We found our way back, once again, to Geography Awareness Week. As you are probably aware, this year’s theme is Freshwater and we will be touching on the topic in our guest post on the MyWonderfulWorld blog on Wednesday, but we have our standard fair of daily podcasts planned for right here on veryspatial.com as well. We have quite a few interviews with academic departments and educators from the recent GeoINT conference that we will be highlighting through the week along with a few posts about the joys of Geography. And as always we will have a special podcast episode on Wednesday for GIS Day. We will be kicking everything off tonight with Episode 278 that will highlight our conversation with Merrill Johnson of the University of New Orleans. Be sure to check it, and the rest of Geography Awareness Week content, out this week.
Also, along with Geography Awareness Week this is also American Education Week sponsored by the National Education Association.
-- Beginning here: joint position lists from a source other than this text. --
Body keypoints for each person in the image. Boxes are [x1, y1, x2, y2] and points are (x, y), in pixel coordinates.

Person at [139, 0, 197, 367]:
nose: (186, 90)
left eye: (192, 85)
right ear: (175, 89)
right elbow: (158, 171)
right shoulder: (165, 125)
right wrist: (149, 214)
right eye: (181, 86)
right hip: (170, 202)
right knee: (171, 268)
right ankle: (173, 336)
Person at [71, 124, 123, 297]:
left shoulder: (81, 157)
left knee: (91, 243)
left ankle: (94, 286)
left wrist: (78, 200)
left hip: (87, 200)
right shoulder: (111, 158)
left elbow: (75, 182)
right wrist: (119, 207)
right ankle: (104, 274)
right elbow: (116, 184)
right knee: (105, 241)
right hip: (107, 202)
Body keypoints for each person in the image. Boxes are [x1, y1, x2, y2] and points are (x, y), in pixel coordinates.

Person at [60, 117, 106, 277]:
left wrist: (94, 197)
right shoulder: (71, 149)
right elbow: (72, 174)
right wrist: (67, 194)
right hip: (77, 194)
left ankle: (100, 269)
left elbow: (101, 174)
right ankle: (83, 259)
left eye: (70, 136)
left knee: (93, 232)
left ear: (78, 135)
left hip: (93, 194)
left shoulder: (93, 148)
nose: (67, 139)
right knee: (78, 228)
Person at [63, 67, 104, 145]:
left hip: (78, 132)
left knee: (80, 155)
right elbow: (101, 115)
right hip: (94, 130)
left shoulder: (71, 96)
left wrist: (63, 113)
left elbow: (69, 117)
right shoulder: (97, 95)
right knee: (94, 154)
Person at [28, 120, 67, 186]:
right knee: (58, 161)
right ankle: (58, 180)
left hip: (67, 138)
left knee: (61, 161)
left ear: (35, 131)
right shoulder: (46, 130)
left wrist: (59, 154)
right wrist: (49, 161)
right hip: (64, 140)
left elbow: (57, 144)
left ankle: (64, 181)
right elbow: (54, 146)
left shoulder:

The Guardian UK interviews volunteers and family members who have used an digital library of war graves around the world in their article, “How to visit a virtual grave: A digital photography project allows families to see the final resting place of relatives who died in battle for the first time.” The War Graves Photographic Project (TWGPP), is an online “library” of war grave photos documented by volunteers worldwide. The mission of The War Graves Photographic Project is to photograph every war grave, individual memorial, MoD grave, and family memorial of serving military personnel to the present day and make these available within a searchable database. They accept images from anywhere in the world where military personnel were based or conflicts occurred. Other on-line war data searches include the Vietnam Veterans Memorial Wall website and the Commonwealth War Graves Commission. Many countries have online databases of war memorials including the U.K. National Inventory, which includes all memorials including bus shelters, sundials, park benches; Queensland War Memorial Directory, Australian War Memorial Directory including war diaries; and Canada’s Virtual War Memorial Directory.
If Sherlock Holmes was alive today, like he is in the modern day Sherlock TV Show, he would use geospatial technologies and extensive closed circuit camera systems (CCTV) to solve crime. This isn’t purely speculation, because as co-creator of the tv series Steve Moffat points out, Sherlock Holmes was a modern detective during his time. In today’s world, law enforcement face cuts and are looking for solutions such as London’s Metropolitan Police Service using special or volunteer constables to cut costs. It provides hands-on training for volunteers who might later decide to pursue it full time. The London Metropolitan Police Department or “Scotland Yard” invented the crime analysis pin map in the 1820’s and continue to utilize the most updated GIS technologies. Internet Eyes is a controversial effort to allow the public to “to monitor live CCTV feed from our Business Customers, and notify them the instant a crime is observed” for a reward. It’s not difficult to imagine Sherlock Holmes using modern day geospatial technologies to solve crimes. As Holmes cried in the Adventure of the Copper Beeches, “Data! Data! Data!” he cried impatiently. “I can’t make bricks without clay.” — a true geospatial analyst at heart.